* WHAT YOU SHOULD DO *
Your output should be the records below, word for word and picture-free.

* DATA TO EXAMINE *
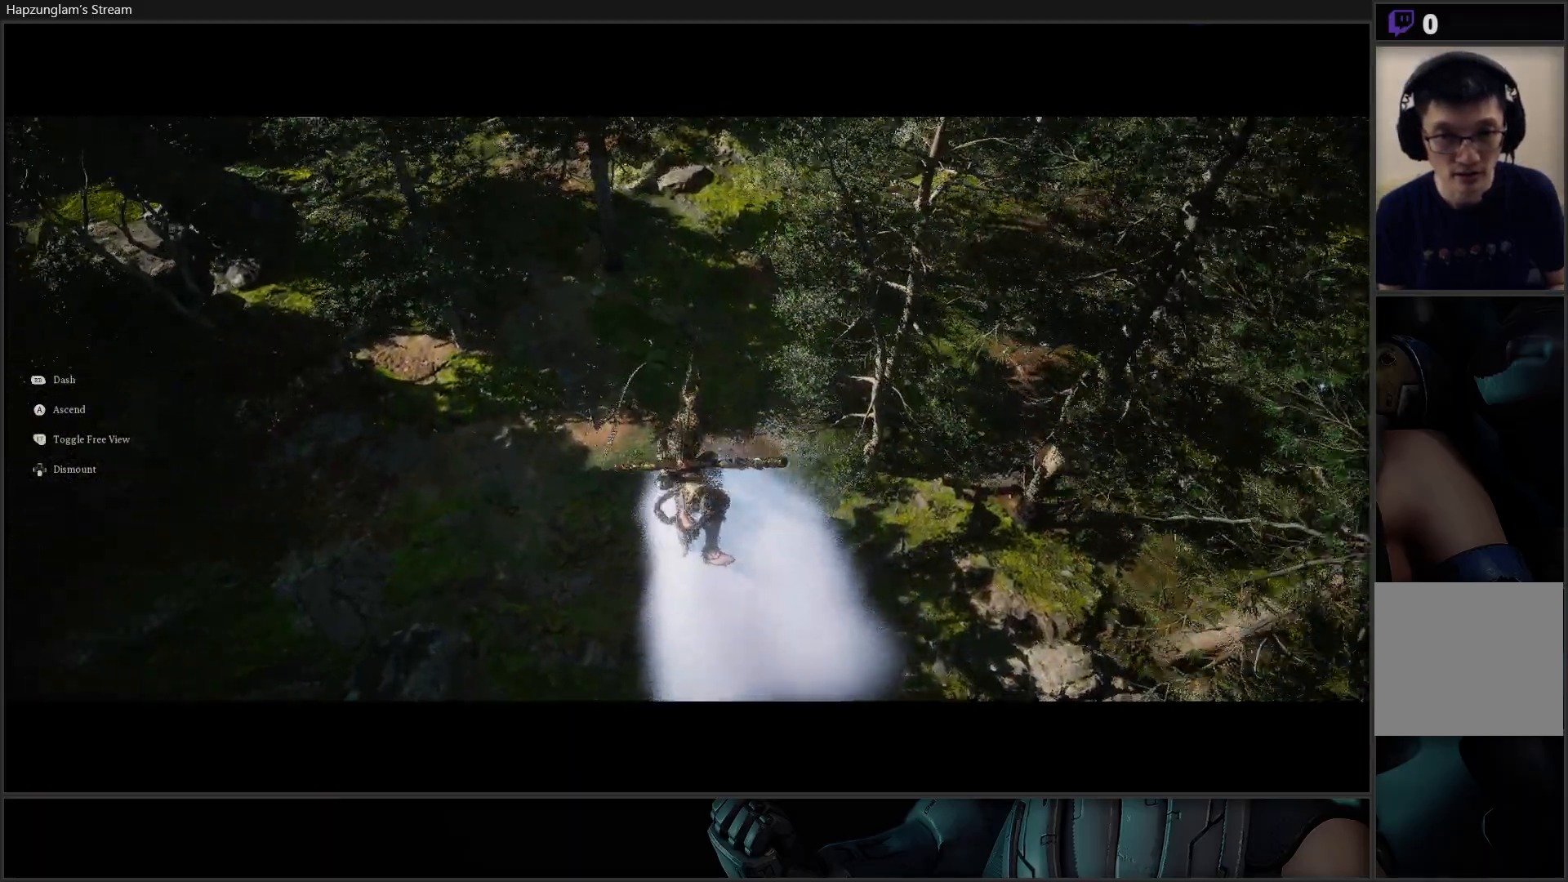
{"buttons": [], "left_stick": "up", "right_stick": "center", "events": [[67, "right_stick", "center"]]}
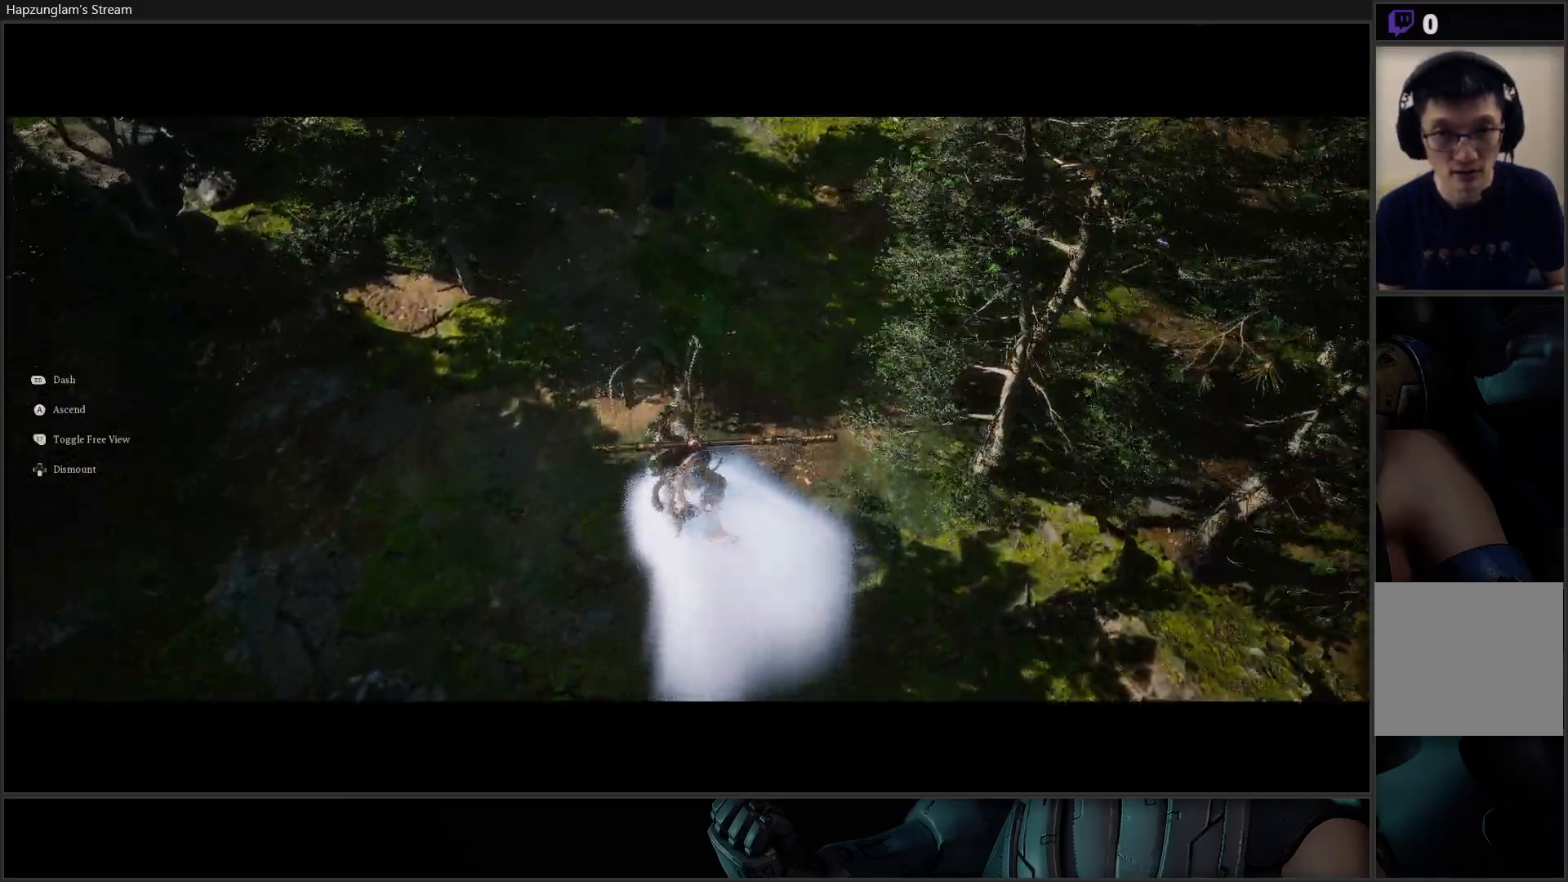
{"buttons": [], "left_stick": "up", "right_stick": "center", "events": []}
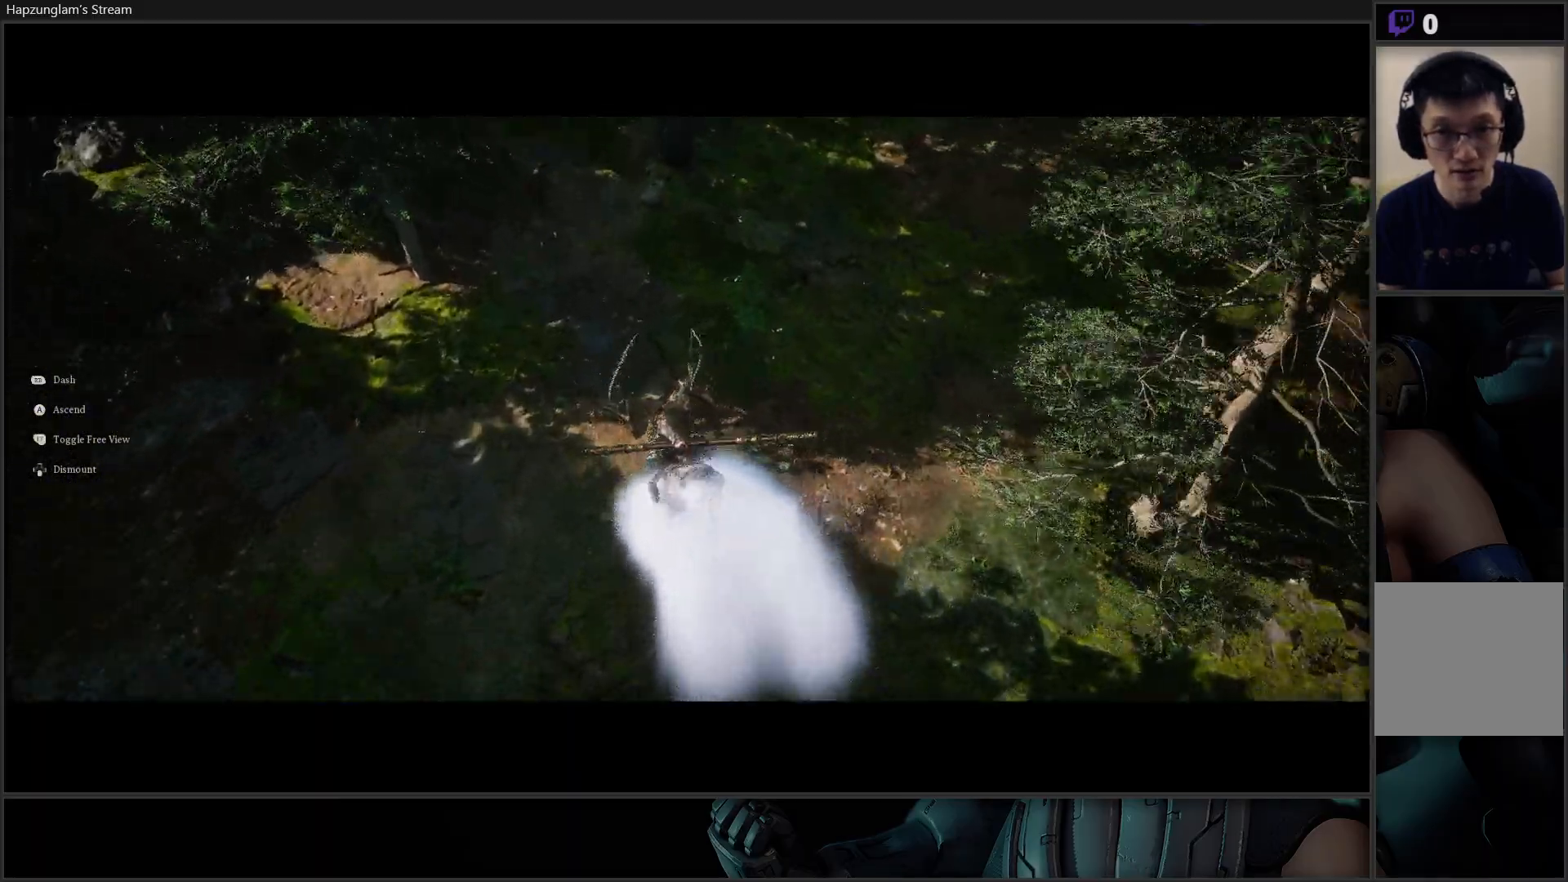
{"buttons": ["DPAD_DOWN"], "left_stick": "center", "right_stick": "up-right", "events": [[17, "right_stick", "up-right"], [234, "left_stick", "center"], [417, "DPAD_DOWN", "down"]]}
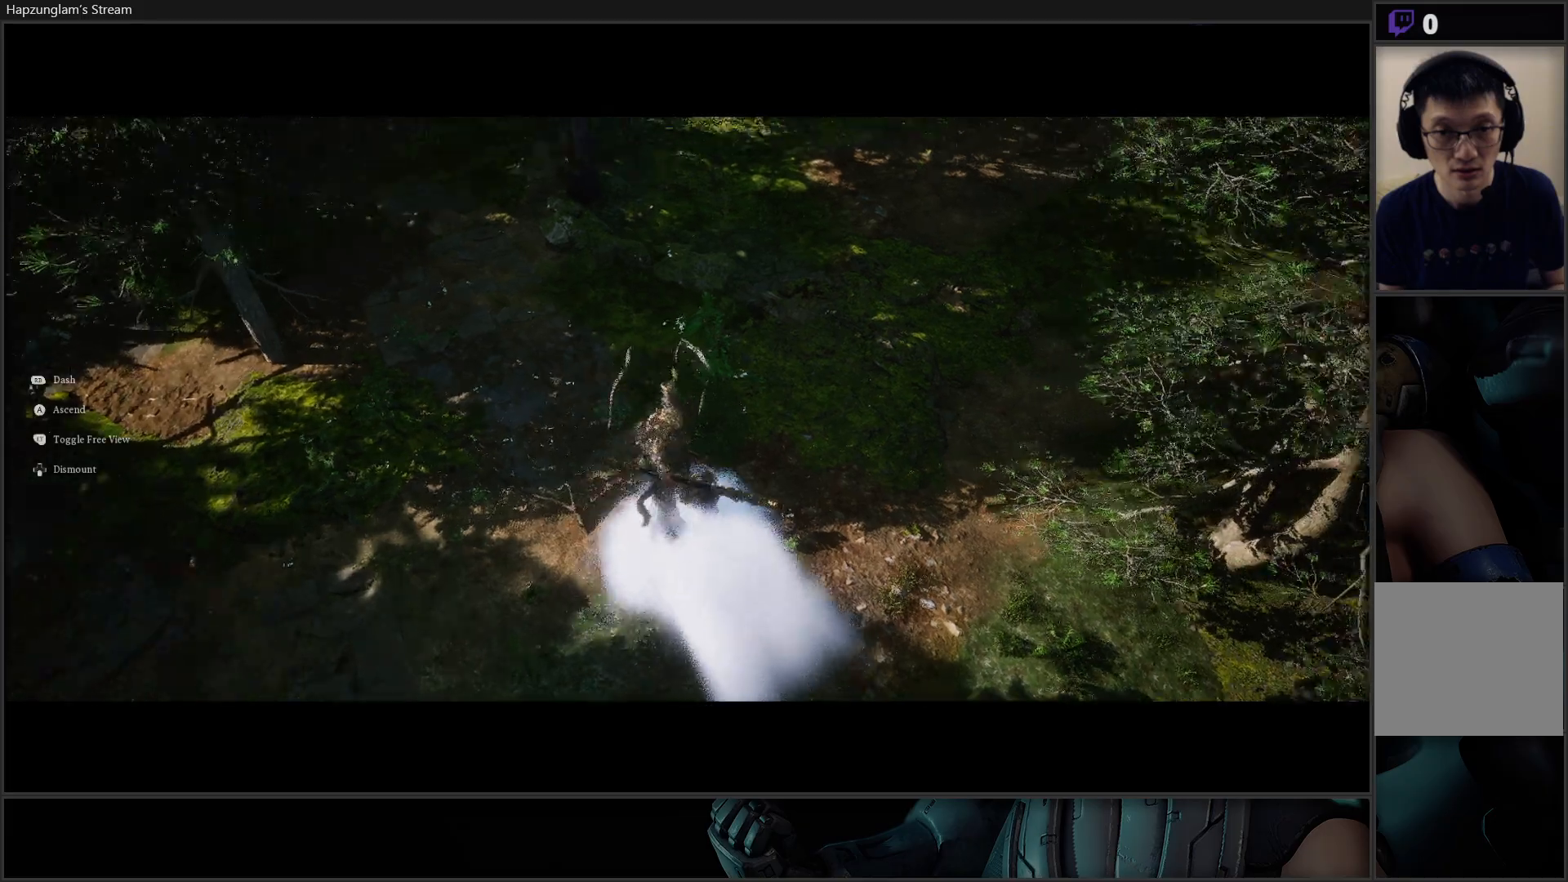
{"buttons": [], "left_stick": "center", "right_stick": "up-right", "events": [[67, "DPAD_DOWN", "up"]]}
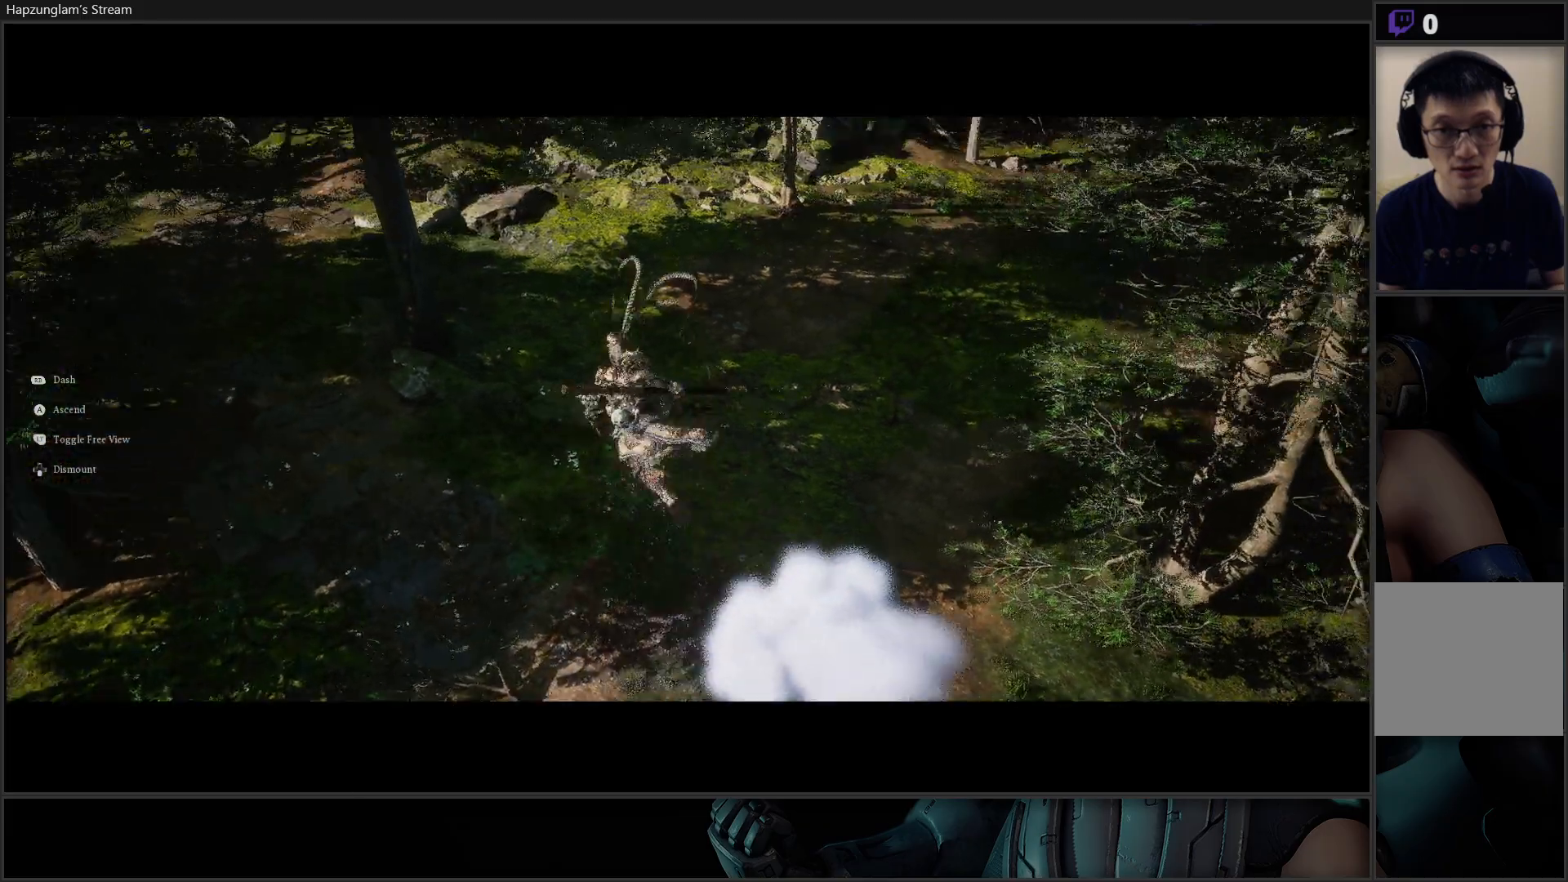
{"buttons": [], "left_stick": "center", "right_stick": "center", "events": [[83, "right_stick", "center"]]}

* ANSWER TO THE EXERCISE *
{"buttons": [], "left_stick": "up", "right_stick": "center", "events": [[67, "right_stick", "center"]]}
{"buttons": [], "left_stick": "up", "right_stick": "center", "events": []}
{"buttons": ["DPAD_DOWN"], "left_stick": "center", "right_stick": "up-right", "events": [[17, "right_stick", "up-right"], [234, "left_stick", "center"], [417, "DPAD_DOWN", "down"]]}
{"buttons": [], "left_stick": "center", "right_stick": "up-right", "events": [[67, "DPAD_DOWN", "up"]]}
{"buttons": [], "left_stick": "center", "right_stick": "center", "events": [[83, "right_stick", "center"]]}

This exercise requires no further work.